Grandin includes separate chapters for dogs, cats, cattle, birds, pigs, etc. Obviously the “Dogs” chapter is the most interesting and useful. But as a psychology student I was also struck by Grandin’s attention to fundamental brain functions. Despite everything neuroscientists have learned from modern tools like MRIs and CAT scans, we remain mystified and awed by how thinking actually works on a cellular level. Animals Make Us Human reminds us humans are animals too, with brains that evolved over millions of years. 

I’m fond of the analogy of brain development as piling scoops of ice cream on a cone. At the bottom is the reptilian vanilla scoop of our brain stem. Every animal has a similar need for these neurons dedicated to basic life support and motor functions. Natural selection piled on extra scoops to handle our sophisticated mammal motor needs. Then evolution added scoops of the fruity flavors that create, regulate, and respond to emotions. Perched precariously on top, at least for humans, is a final delicious scoop containing the prefrontal cortex, Executive Function, and Theory of Mind.


Grandin doesn’t actually use the ice cream scoop brain analogy herself. Instead, she adopts the framework described by neuroscientist Jaak Panksepp four decades ago in his research on the neural bases of emotion. Panksepp identified seven primal emotions. Grandin follows Panksepp’s custom of labeling each in allcaps:  CARE, FEAR, LUST, PANIC/GRIEF, PLAY, RAGE, and SEEKING.


CARE is the emotion underlying parental love. LUST fuels sex and sexual desire. According to Grandin, “Dr. Panksepp believes that the core emotion of RAGE evolved from the experience of being captured and held immobile by a predator. Frustration is a mild form of RAGE that is sparked by mental restraint when you can’t do something you’re trying to do.” People living with PTSD or autism tend to be familiar with the power of RAGE. All seven of Panksepp’s categories represent very human emotions whose impact can also be observed in other animals. 

Grandin writes “No one understands the nature of play or the PLAY system in the brain well yet, although we do know that play behavior is probably a sign of good welfare.” According to Grandin, “the PLAY system produces feelings of joy.” The neural pathways for PLAY evolved to become the foundation for quintessentially human urges like art and music. 


Like human children, dogs regularly demonstrate PLAY in action. As we walk through campus each morning, Bear and Buster engage in wild chases and elaborate fake combat. Even though Buster outweighs Bear by forty percent, Bear is the ringleader and the inevitable victor.
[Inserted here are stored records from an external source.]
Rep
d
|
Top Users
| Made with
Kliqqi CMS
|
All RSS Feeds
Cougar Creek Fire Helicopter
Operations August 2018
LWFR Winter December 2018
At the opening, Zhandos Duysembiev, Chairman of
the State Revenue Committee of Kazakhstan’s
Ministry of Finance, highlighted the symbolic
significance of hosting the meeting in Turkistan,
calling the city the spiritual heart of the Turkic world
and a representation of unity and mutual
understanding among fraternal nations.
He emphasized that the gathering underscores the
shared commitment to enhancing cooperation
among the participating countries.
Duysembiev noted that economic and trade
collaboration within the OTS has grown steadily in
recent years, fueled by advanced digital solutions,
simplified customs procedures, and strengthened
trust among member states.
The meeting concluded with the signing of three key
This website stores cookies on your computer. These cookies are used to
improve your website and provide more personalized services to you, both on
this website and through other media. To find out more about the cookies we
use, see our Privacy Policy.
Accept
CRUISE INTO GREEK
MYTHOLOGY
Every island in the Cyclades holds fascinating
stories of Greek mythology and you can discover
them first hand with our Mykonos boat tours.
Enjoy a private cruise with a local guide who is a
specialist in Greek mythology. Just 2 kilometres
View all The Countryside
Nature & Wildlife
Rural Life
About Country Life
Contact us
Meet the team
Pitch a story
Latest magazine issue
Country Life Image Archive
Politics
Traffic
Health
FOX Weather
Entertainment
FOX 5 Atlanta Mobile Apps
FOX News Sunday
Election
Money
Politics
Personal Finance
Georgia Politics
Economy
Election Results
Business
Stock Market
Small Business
One of the benefits of suddenly adopting two aussiedoodles in midlife was the confirmation that I am not a dog person – merely a person with a dog named Bear. Buster is nice if you’re looking to give up your personal freedom in exchange for an affectionate but dim-witted housemate. But Buster’s limited capacity for walks is a deal breaker. In contrast, whenever Bear races athletically across a field toward the ball, my heart leaps with joy. Whenever Buster clumsily lumbers toward a food dish, I’m reminded that Buster’s highest and best use is to sit on the couch and comfort my children.

Last week at PAWS as I sipped my refreshing beverage, a friendly golden retriever came over and dropped a tennis ball at my feet. We tried a couple of rounds of fetch, but Bear became jealous and grumpy. 


Bear and I have a lot in common beyond a mutual passion for long walks. For better or worse, our personalities are compatible. We even have a shared understanding of the true purpose of the game of Orange Ball:  as with the game of Life, the goal is to catch it on the bounce. Even if it just bounced off your nose. Especially if it just bounced off your nose.